W.H.O. refers to such people as pre-symptomatic. “OK, technically fine,” Dr. Jha said. “But for all intents and purposes, they are asymptomatic — they are without symptoms.”
Dr. Van Kerkhove said that by using the two terms, W.H.O. officials are in fact trying to be very clear about the group of people they are referring to.
“Unfortunately, that’s not how everybody uses it,” she said. “I didn’t intend that to make things more complicated.”
The W.H.O. continues to maintain that large respiratory droplets expelled by sneezing or coughing are the main route of transmission and to downplay a possible role for aerosols, smaller particles that may linger in the air.
But evidence is piling up that aerosols may be an important route.
“What they haven’t recognized is that activities like coughing and talking, even breathing in some cases, are also aerosol-producing procedures,” said Linsey Marr, who studies airborne transmission of viruses at Virginia Tech.
W.H.O. officials said they were aware that breathing and talking might result in aerosols, but questioned their importance in spreading the virus.
“To date, there has been no demonstration of transmission by this type of aerosol route,” said Dr. Benedetta Allegranzi, the W.H.O.’s technical lead on the coronavirus.
But the W.H.O. defines airborne transmission too narrowly, some scientists said. Airborne transmission also includes the possibility that the virus is aloft for shorter distances, then inhaled.
“They have a very early 20th century, very unsophisticated view of what aerosols and airborne transmission are,” said Dr. Don Milton, an expert on public health aerobiology at the University of Maryland.
Up until the 1950s, Dr. Milton said, tuberculosis was thought to be spread by prolonged close contact. “We now know that it’s only transmitted by aerosols,” he said.
Some scientists are suspicious that W.H.O.’s stance on masks and aerosols may stem less from scientific research than from a concern over supplies of personal protective equipment for medical workers.
The organization currently recommends respirator masks that would block aerosols only for health care workers doing medical procedures that produce aerosols.
Dr. Van Kerkhove said that the W.H.O.’s guidance was based only on science and not on any considerations of supply. While a shortage of P.P.E. is a problem, she said, “it doesn’t change what we recommend.”

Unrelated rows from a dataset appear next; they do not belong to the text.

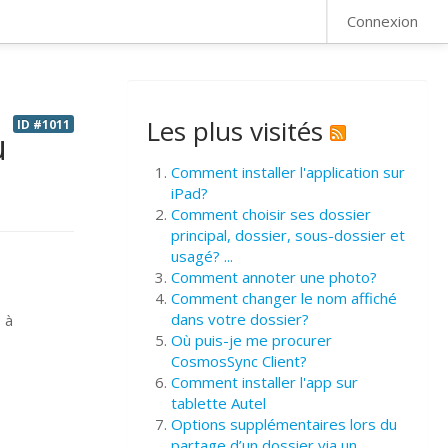
FAQ
Connexion
Les plus visités
ID #1011
u
Comment installer l'application sur
iPad?
Comment choisir ses dossier
principal, dossier, sous-dossier et
usagé? ...
Comment annoter une photo?
Comment changer le nom affiché
dans votre dossier?
 à
Où puis-je me procurer
CosmosSync Client?
Comment installer l'app sur
tablette Autel
Options supplémentaires lors du
partage d’un dossier via un ...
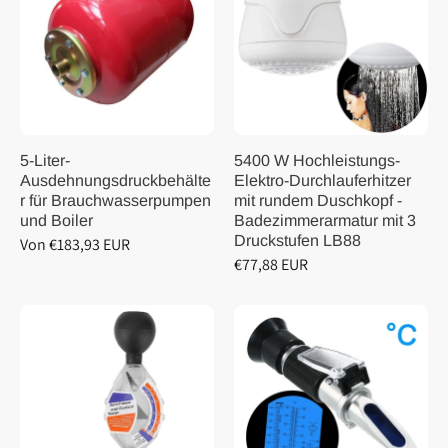
5-Liter-
5400 W Hochleistungs-
Ausdehnungsdruckbehälte
Elektro-Durchlauferhitzer
r für Brauchwasserpumpen
mit rundem Duschkopf -
und Boiler
Badezimmerarmatur mit 3
Druckstufen LB88
Von €183,93 EUR
€77,88 EUR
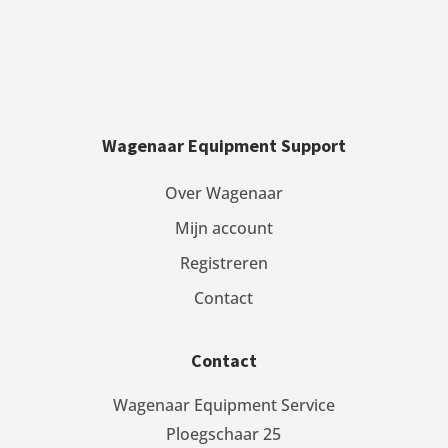
Wagenaar Equipment Support
Over Wagenaar
Mijn account
Registreren
Contact
Contact
Wagenaar Equipment Service
Ploegschaar 25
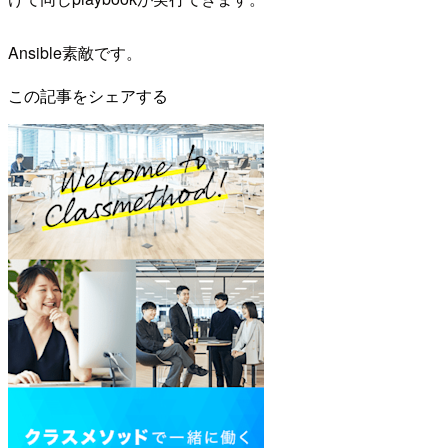
Ansible素敵です。
この記事をシェアする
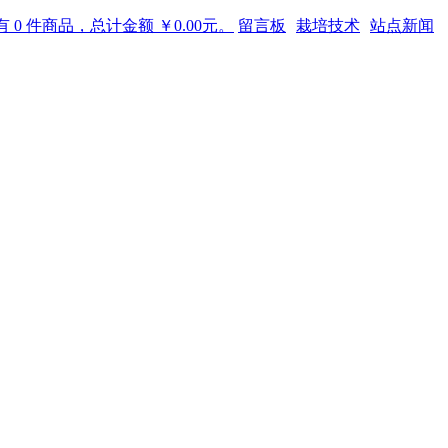
 0 件商品，总计金额 ￥0.00元。
留言板
栽培技术
站点新闻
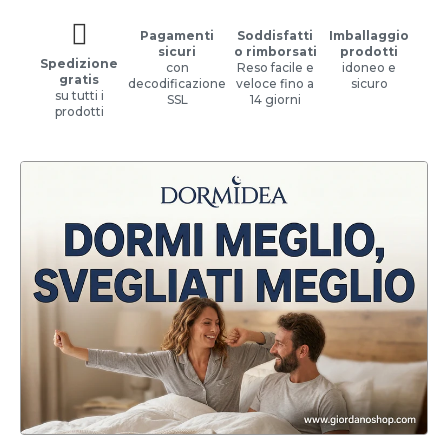
Pagamenti
Soddisfatti
Imballaggio
sicuri
o rimborsati
prodotti
Spedizione
con
Reso facile e
idoneo e
gratis
decodificazione
veloce fino a
sicuro
su tutti i
SSL
14 giorni
prodotti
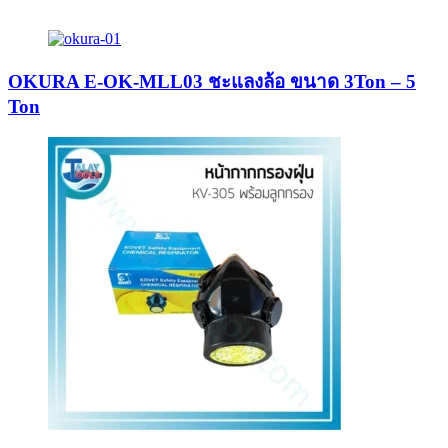
OKURA E-OK-MLL03 ชะแลงล้อ ขนาด 3Ton – 5
Ton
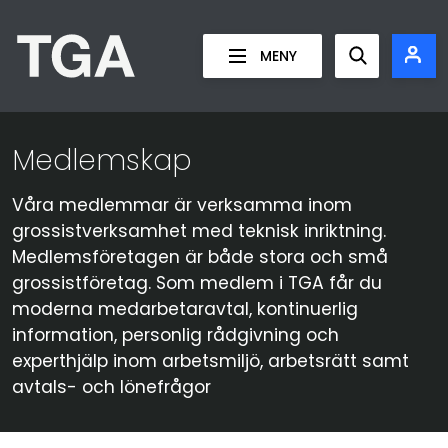
Teknikgrossisternas Arbetsgivarefören
MENY
Show searc
Medlemskap
Våra medlemmar är verksamma inom
grossistverksamhet med teknisk inriktning.
Medlemsföretagen är både stora och små
grossistföretag. Som medlem i TGA får du
moderna medarbetaravtal, kontinuerlig
information, personlig rådgivning och
experthjälp inom arbetsmiljö, arbetsrätt samt
avtals- och lönefrågor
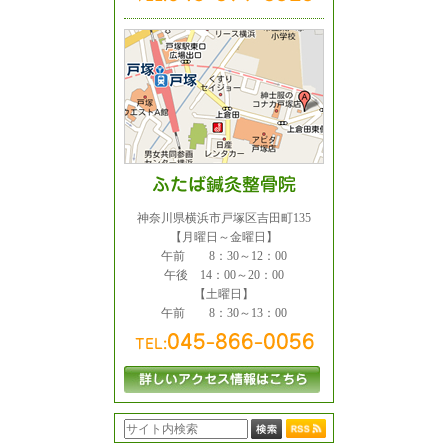
神奈川県横浜市戸塚区吉田町135
【月曜日～金曜日】
午前 8：30～12：00
午後 14：00～20：00
【土曜日】
午前 8：30～13：00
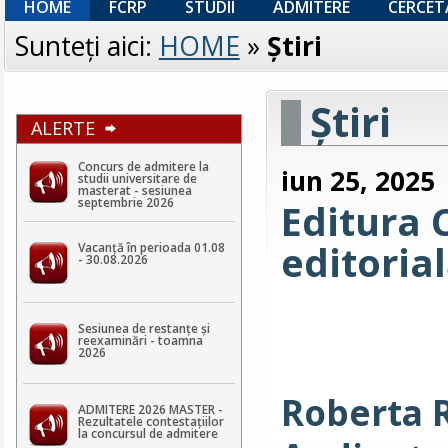
HOME
FCRP
STUDII
ADMITERE
CERCET
Sunteţi aici:
HOME
»
Ştiri
Ştiri
ALERTE
Concurs de admitere la
iun 25, 2025
studii universitare de
masterat - sesiunea
septembrie 2026
Editura 
editoria
Vacanță în perioada 01.08
- 30.08.2026
Sesiunea de restanțe și
reexaminări - toamna
2026
Roberta
ADMITERE 2026 MASTER -
Rezultatele contestaţiilor
la concursul de admitere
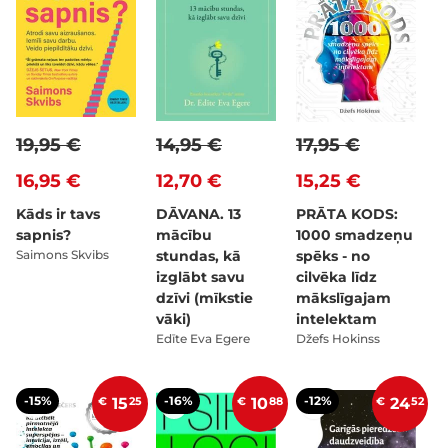
19,95 €
14,95 €
17,95 €
16,95 €
12,70 €
15,25 €
Kāds ir tavs
DĀVANA. 13
PRĀTA KODS:
sapnis?
mācību
1000 smadzeņu
Saimons Skvibs
stundas, kā
spēks - no
izglābt savu
cilvēka līdz
dzīvi (mīkstie
mākslīgajam
vāki)
intelektam
Edīte Eva Egere
Džefs Hokinss
-15%
-16%
-12%
€
15
25
€
10
88
€
24
52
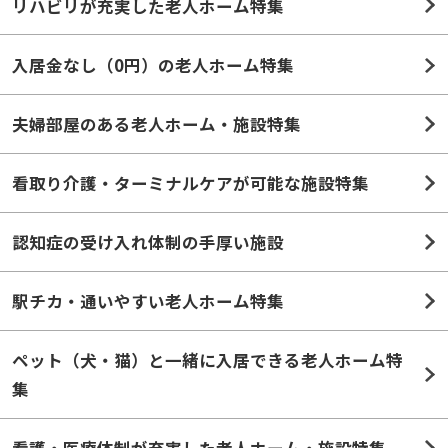
リハビリが充実した老人ホーム特集
入居金なし（0円）の老人ホーム特集
夫婦部屋のある老人ホーム・施設特集
看取り介護・ターミナルケアが可能な施設特集
認知症の受け入れ体制の手厚い施設
駅チカ・通いやすい老人ホーム特集
ペット（犬・猫）と一緒に入居できる老人ホーム特
集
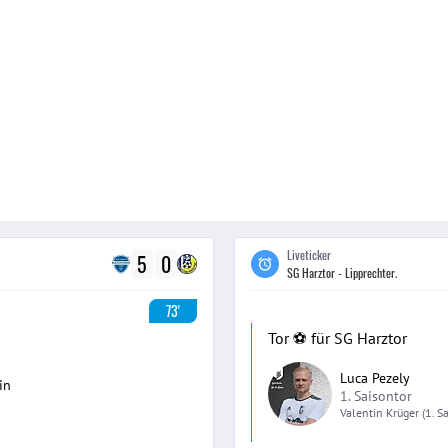
Liveticker
5
0
SG Harztor - Lipprechter.
73'
Tor ⚽️ für SG Harztor
Luca Pezely
in
1. Saisontor
Valentin
Krüger
(1. S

All of the experts said it was not that the W.H.O. is wrong on all counts, but that given the implications of its statements, it should be more cautious in concluding that transmission by air or by people without symptoms is not significant.
“We don’t know,” Dr. Milton said. “But they also don’t know.”
Some experts said that when the W.H.O. uses the phrase “there is no evidence” to indicate uncertainty, it is in fact conveying certainty about the absence of a phenomenon.
Dr. Van Kerkhove conceded that point.
“That’s a fair statement,” she said. “There’s a lot of research that needs to be done to really understand this, and we are open to the fact that there is new research every day.”